Source data: Begin
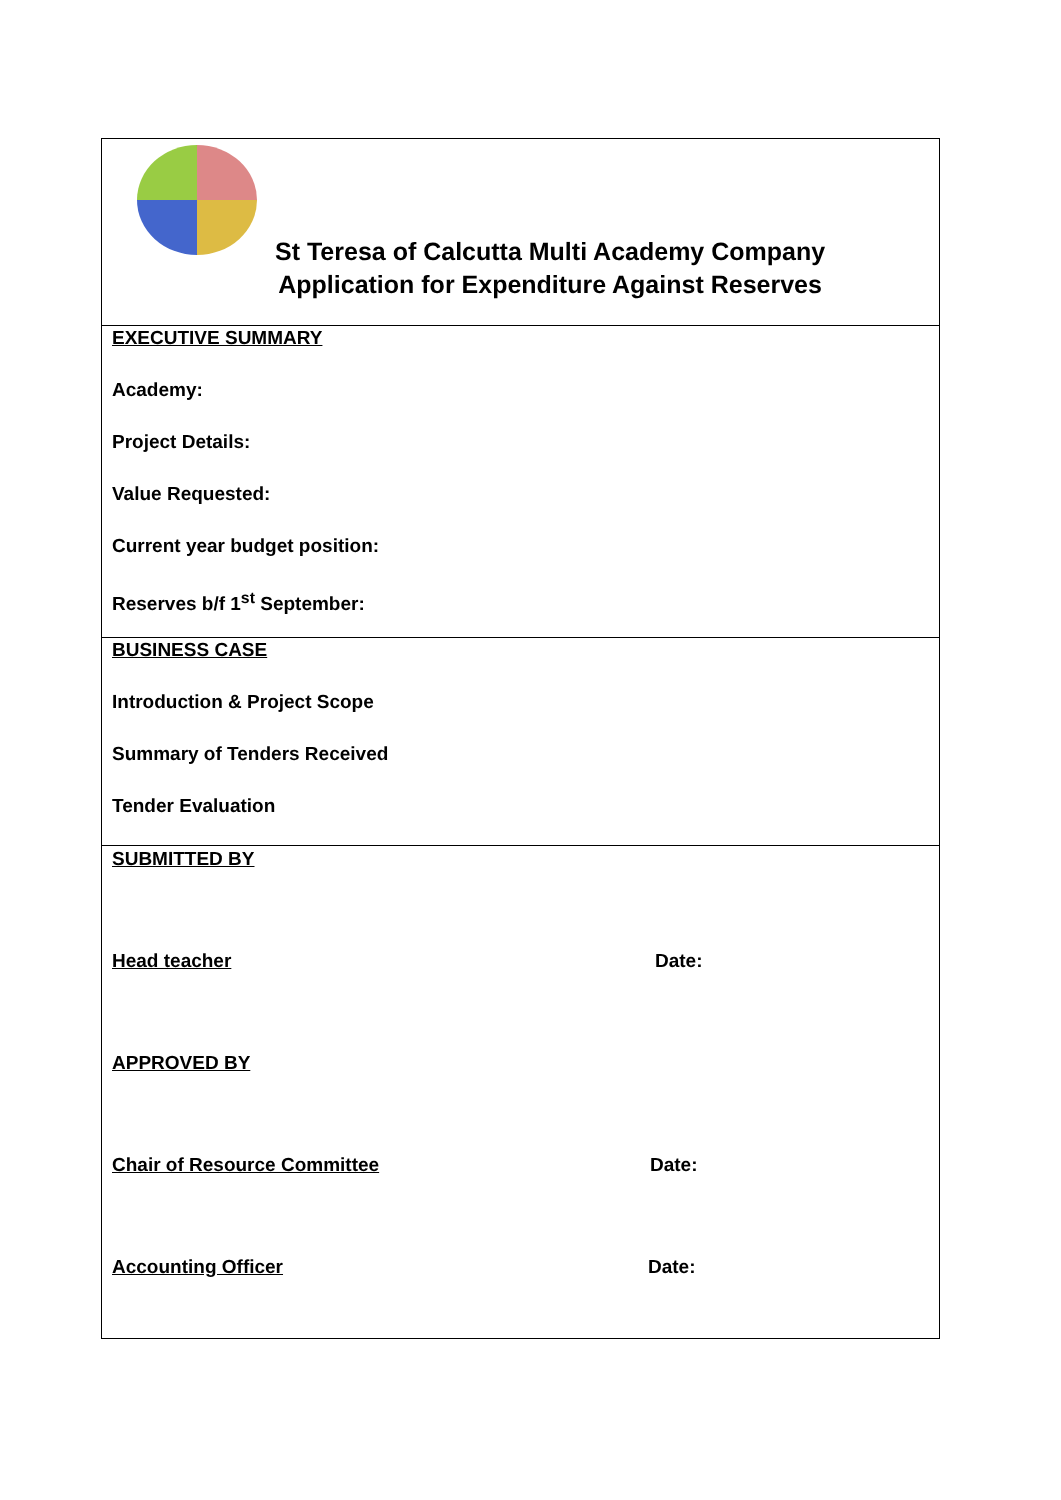| St Teresa of Calcutta Multi Academy Company Application for Expenditure Against Reserves |
| EXECUTIVE SUMMARY Academy: Project Details: Value Requested: Current year budget position: Reserves b/f 1<sup>st</sup> September: |
| BUSINESS CASE Introduction & Project Scope Summary of Tenders Received Tender Evaluation |
| SUBMITTED BY Head teacher Date: APPROVED BY Chair of Resource Committee Date: Accounting Officer Date: |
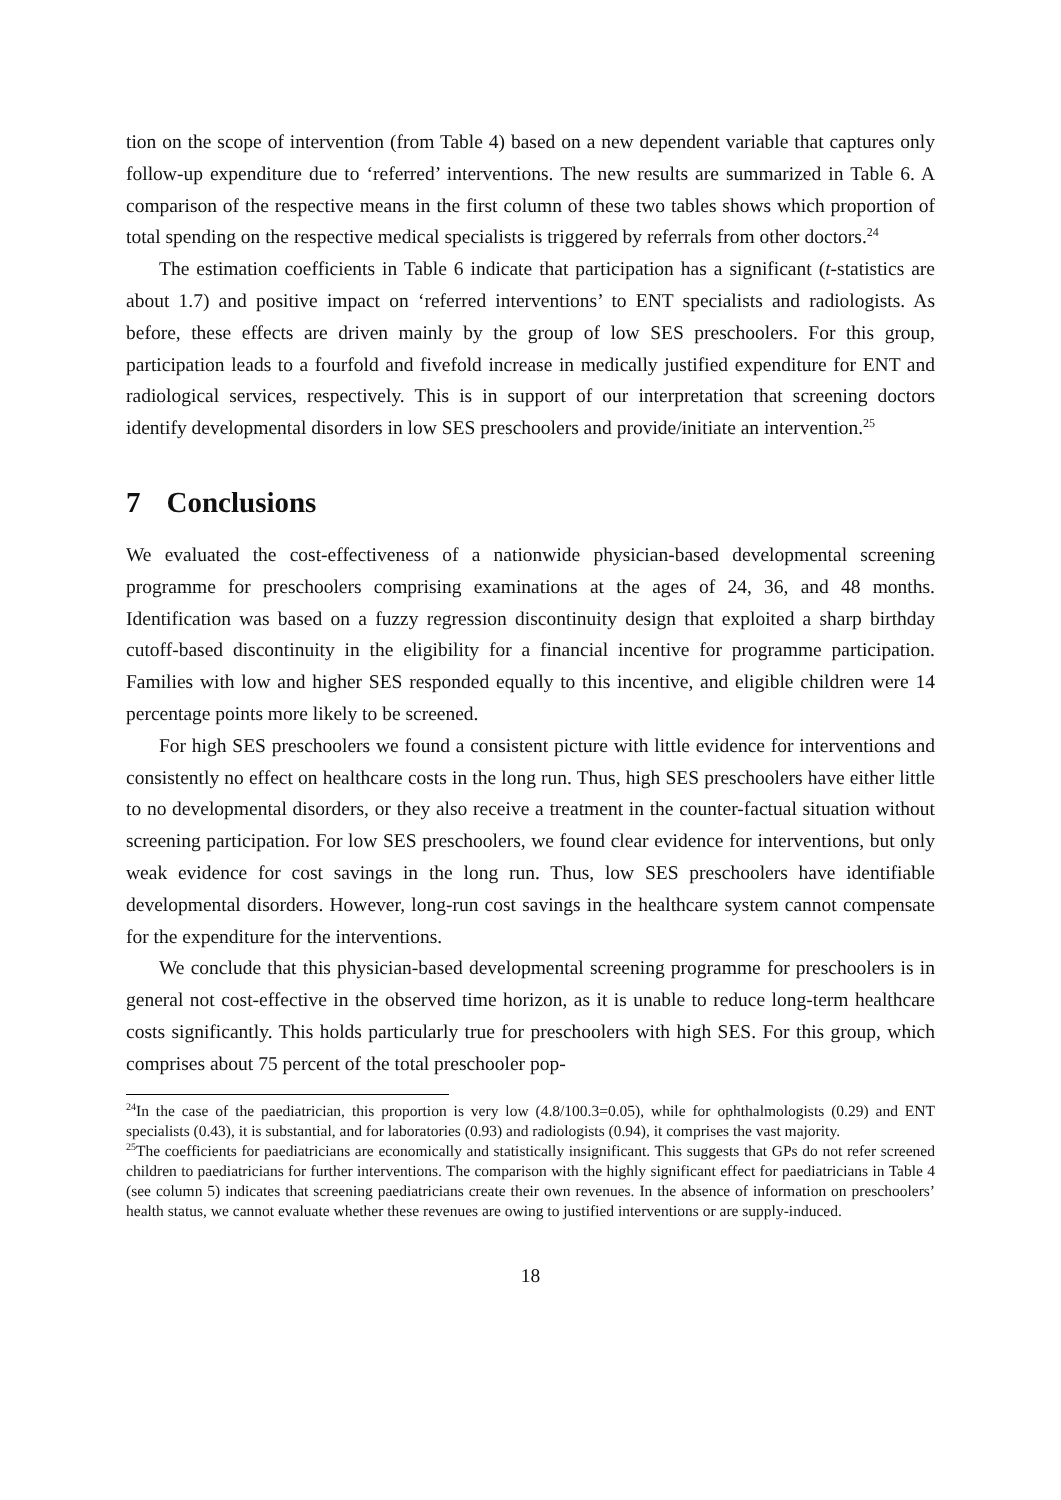tion on the scope of intervention (from Table 4) based on a new dependent variable that captures only follow-up expenditure due to ‘referred’ interventions. The new results are summarized in Table 6. A comparison of the respective means in the first column of these two tables shows which proportion of total spending on the respective medical specialists is triggered by referrals from other doctors.<sup>24</sup>
The estimation coefficients in Table 6 indicate that participation has a significant (t-statistics are about 1.7) and positive impact on ‘referred interventions’ to ENT specialists and radiologists. As before, these effects are driven mainly by the group of low SES preschoolers. For this group, participation leads to a fourfold and fivefold increase in medically justified expenditure for ENT and radiological services, respectively. This is in support of our interpretation that screening doctors identify developmental disorders in low SES preschoolers and provide/initiate an intervention.<sup>25</sup>
7 Conclusions
We evaluated the cost-effectiveness of a nationwide physician-based developmental screening programme for preschoolers comprising examinations at the ages of 24, 36, and 48 months. Identification was based on a fuzzy regression discontinuity design that exploited a sharp birthday cutoff-based discontinuity in the eligibility for a financial incentive for programme participation. Families with low and higher SES responded equally to this incentive, and eligible children were 14 percentage points more likely to be screened.
For high SES preschoolers we found a consistent picture with little evidence for interventions and consistently no effect on healthcare costs in the long run. Thus, high SES preschoolers have either little to no developmental disorders, or they also receive a treatment in the counter-factual situation without screening participation. For low SES preschoolers, we found clear evidence for interventions, but only weak evidence for cost savings in the long run. Thus, low SES preschoolers have identifiable developmental disorders. However, long-run cost savings in the healthcare system cannot compensate for the expenditure for the interventions.
We conclude that this physician-based developmental screening programme for preschoolers is in general not cost-effective in the observed time horizon, as it is unable to reduce long-term healthcare costs significantly. This holds particularly true for preschoolers with high SES. For this group, which comprises about 75 percent of the total preschooler pop-
<sup>24</sup> In the case of the paediatrician, this proportion is very low (4.8/100.3=0.05), while for ophthalmologists (0.29) and ENT specialists (0.43), it is substantial, and for laboratories (0.93) and radiologists (0.94), it comprises the vast majority.
<sup>25</sup> The coefficients for paediatricians are economically and statistically insignificant. This suggests that GPs do not refer screened children to paediatricians for further interventions. The comparison with the highly significant effect for paediatricians in Table 4 (see column 5) indicates that screening paediatricians create their own revenues. In the absence of information on preschoolers’ health status, we cannot evaluate whether these revenues are owing to justified interventions or are supply-induced.
18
Source data: End
Task description → From the entries above, collect every line with the string "screened" in it.

Expected answer →
We evaluated the cost-effectiveness of a nationwide physician-based developmental screening programme for preschoolers comprising examinations at the ages of 24, 36, and 48 months. Identification was based on a fuzzy regression discontinuity design that exploited a sharp birthday cutoff-based discontinuity in the eligibility for a financial incentive for programme participation. Families with low and higher SES responded equally to this incentive, and eligible children were 14 percentage points more likely to be screened.
<sup>25</sup> The coefficients for paediatricians are economically and statistically insignificant. This suggests that GPs do not refer screened children to paediatricians for further interventions. The comparison with the highly significant effect for paediatricians in Table 4 (see column 5) indicates that screening paediatricians create their own revenues. In the absence of information on preschoolers’ health status, we cannot evaluate whether these revenues are owing to justified interventions or are supply-induced.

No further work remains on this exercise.